The reader can sense the authors took great pains to get everything just right – the characters, the village settings, the weather, the change of seasons — all lovingly crafted. Many of the observations are pure delight:
But the house that had once been the Manse remained much the same always — no bow-windows or iron railings there. A tall man (and the Maitlands were all tall men) had to stoop his head to enter the low doorway – an open door it had always been to rich and poor alike. The square hall was half-dark and paved with black and white flags; the sitting rooms, low-roofed and sunny, wore always the same air of happy frugality with their sun burnt hangings and simple, straight-legged furniture. There was no attempt at decoration for decoration’s sake, only an effect which was the outcome of austere refinement in the midst of plenty.
And this description of the beloved Miss Bessie’s eccentric wardrobe:
Miss Bessie’s taste was not coherent, and as time went on, this want of sequence increased. It seemed as if she could not adhere to a scheme even in braid and buttons, for her bodice would be trimmed with one kind of lace, and her wrists (those bony wrists with their plaintive jingle of bangles) with cascades of another pattern. In her headgear especially she was addicted to a little of everything – a bow of velvet, a silk ribbon, an ostrich tip, a buckle, a wing from some other fowl, and always, always, a glitter of beads.
Crossriggs is definitely a period piece and, like Trollope or Dickens, ones reading must slow to a careful pace. The sisters Findlater are excessive in their use of quotation marks. This can get confusing, as not only are conversations in quotes, but the characters thoughts are also in quotes. I found myself thinking “wait a minute did she actually say that?” “Oh no, she was just thinking it…” See how I use the quotations – confusing. Also, there’s a great many exclamation points, which again, is part and parcel of the period.
But this slow reading pace will reward the reader with some priceless observations and tidbits.
…the faint jangle of the door-bell (the Hopes’ door-bell sounded as if it had lost its voice from talking too much).
and this
“Things are so different when looked at from the outside! Of course they are, that is whey we make most of our mistakes in life.”
For me, the best part of Crossriggs was Alex, I really liked her spirit and found myself cheering her at every insurmountable turn. Towards the end, a great trip is planned…and Alex remains Alex as with this rebuttal about needing a new dress:
“Pooh!, Alex cried. Clothes! Why Matilda, there’s the world – the great round, interesting world to see!”
And who could not relate to her ability to escape into books:
…Alex sat by the fire, snatching half an hour of reading before the children all came tumbling in again. Her thoughts were very far away, for she had the happy power of forgetting the outer world altogether when she read anything that interested her.
The plot takes some twists – some expected and unexpected (there’s an accidental death that shook me for hours), but it’s the village life, the characters and the observations that truly shine in this book.

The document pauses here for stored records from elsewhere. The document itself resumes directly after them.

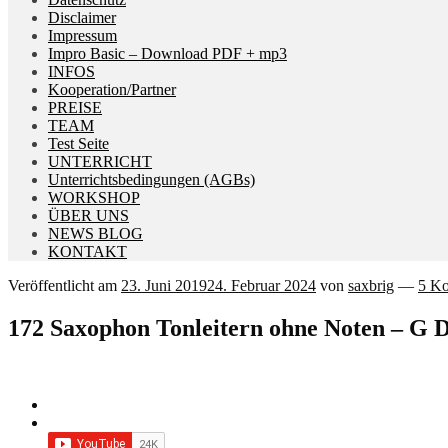
Disclaimer
Impressum
Impro Basic – Download PDF + mp3
INFOS
Kooperation/Partner
PREISE
TEAM
Test Seite
UNTERRICHT
Unterrichtsbedingungen (AGBs)
WORKSHOP
ÜBER UNS
NEWS BLOG
KONTAKT
Veröffentlicht am
23. Juni 2019
24. Februar 2024
von
saxbrig
—
5 K
172 Saxophon Tonleitern ohne Noten – G D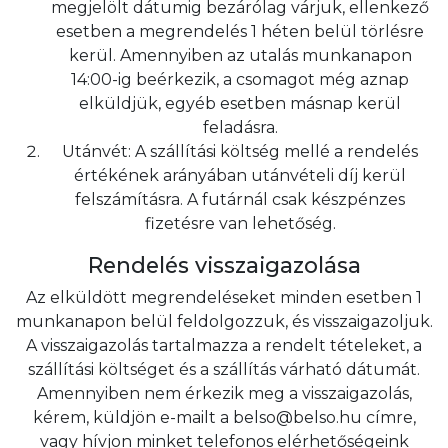
megjelölt dátumig bezárólag várjuk, ellenkező
esetben a megrendelés 1 héten belül törlésre
kerül. Amennyiben az utalás munkanapon
14:00-ig beérkezik, a csomagot még aznap
elküldjük, egyéb esetben másnap kerül
feladásra.
Utánvét: A szállítási költség mellé a rendelés
értékének arányában utánvételi díj kerül
felszámításra. A futárnál csak készpénzes
fizetésre van lehetőség.
Rendelés visszaigazolása
Az elküldött megrendeléseket minden esetben 1
munkanapon belül feldolgozzuk, és visszaigazoljuk.
A visszaigazolás tartalmazza a rendelt tételeket, a
szállítási költséget és a szállítás várható dátumát.
Amennyiben nem érkezik meg a visszaigazolás,
kérem, küldjön e-mailt a belso@belso.hu címre,
vagy hívjon minket telefonos elérhetőségeink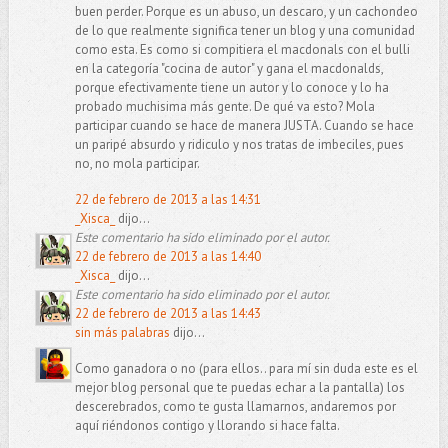
buen perder. Porque es un abuso, un descaro, y un cachondeo
de lo que realmente significa tener un blog y una comunidad
como esta. Es como si compitiera el macdonals con el bulli
en la categoría "cocina de autor" y gana el macdonalds,
porque efectivamente tiene un autor y lo conoce y lo ha
probado muchisima más gente. De qué va esto? Mola
participar cuando se hace de manera JUSTA. Cuando se hace
un paripé absurdo y ridiculo y nos tratas de imbeciles, pues
no, no mola participar.
22 de febrero de 2013 a las 14:31
_Xisca_
dijo...
Este comentario ha sido eliminado por el autor.
22 de febrero de 2013 a las 14:40
_Xisca_
dijo...
Este comentario ha sido eliminado por el autor.
22 de febrero de 2013 a las 14:43
sin más palabras
dijo...
Como ganadora o no (para ellos.. para mí sin duda este es el
mejor blog personal que te puedas echar a la pantalla) los
descerebrados, como te gusta llamarnos, andaremos por
aquí riéndonos contigo y llorando si hace falta.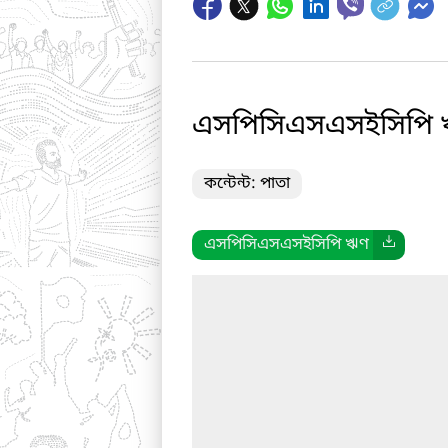
এসপিসিএসএসইসিপি 
কন্টেন্ট: পাতা
এসপিসিএসএসইসিপি ঋণ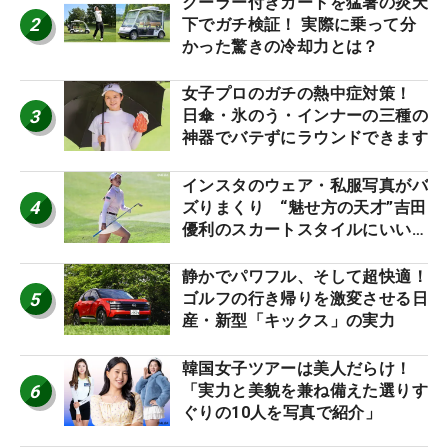
クーラー付きカートを猛暑の炎天
2
下でガチ検証！ 実際に乗って分
かった驚きの冷却力とは？
女子プロのガチの熱中症対策！
3
日傘・氷のう・インナーの三種の
神器でバテずにラウンドできます
インスタのウェア・私服写真がバ
4
ズりまくり “魅せ方の天才”吉田
優利のスカートスタイルにいい
ね！【ファンが選ぶ神10】
静かでパワフル、そして超快適！
5
ゴルフの行き帰りを激変させる日
産・新型「キックス」の実力
韓国女子ツアーは美人だらけ！
6
「実力と美貌を兼ね備えた選りす
ぐりの10人を写真で紹介」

Crossriggs may not be for everyone, but I adored it. It’s a slow, quiet read and spurred by my inter-library loan deadline, I stuck with it and am very happy to have made the effort. It was sad to send this copy of Crossriggs back home to Long Beach. I’m going to find my own copy to add to my library.
*I have a little book called Who’s Who in Jane Austen and the Brontes. I also have one for Dickens. Immensely helpful for all three authors.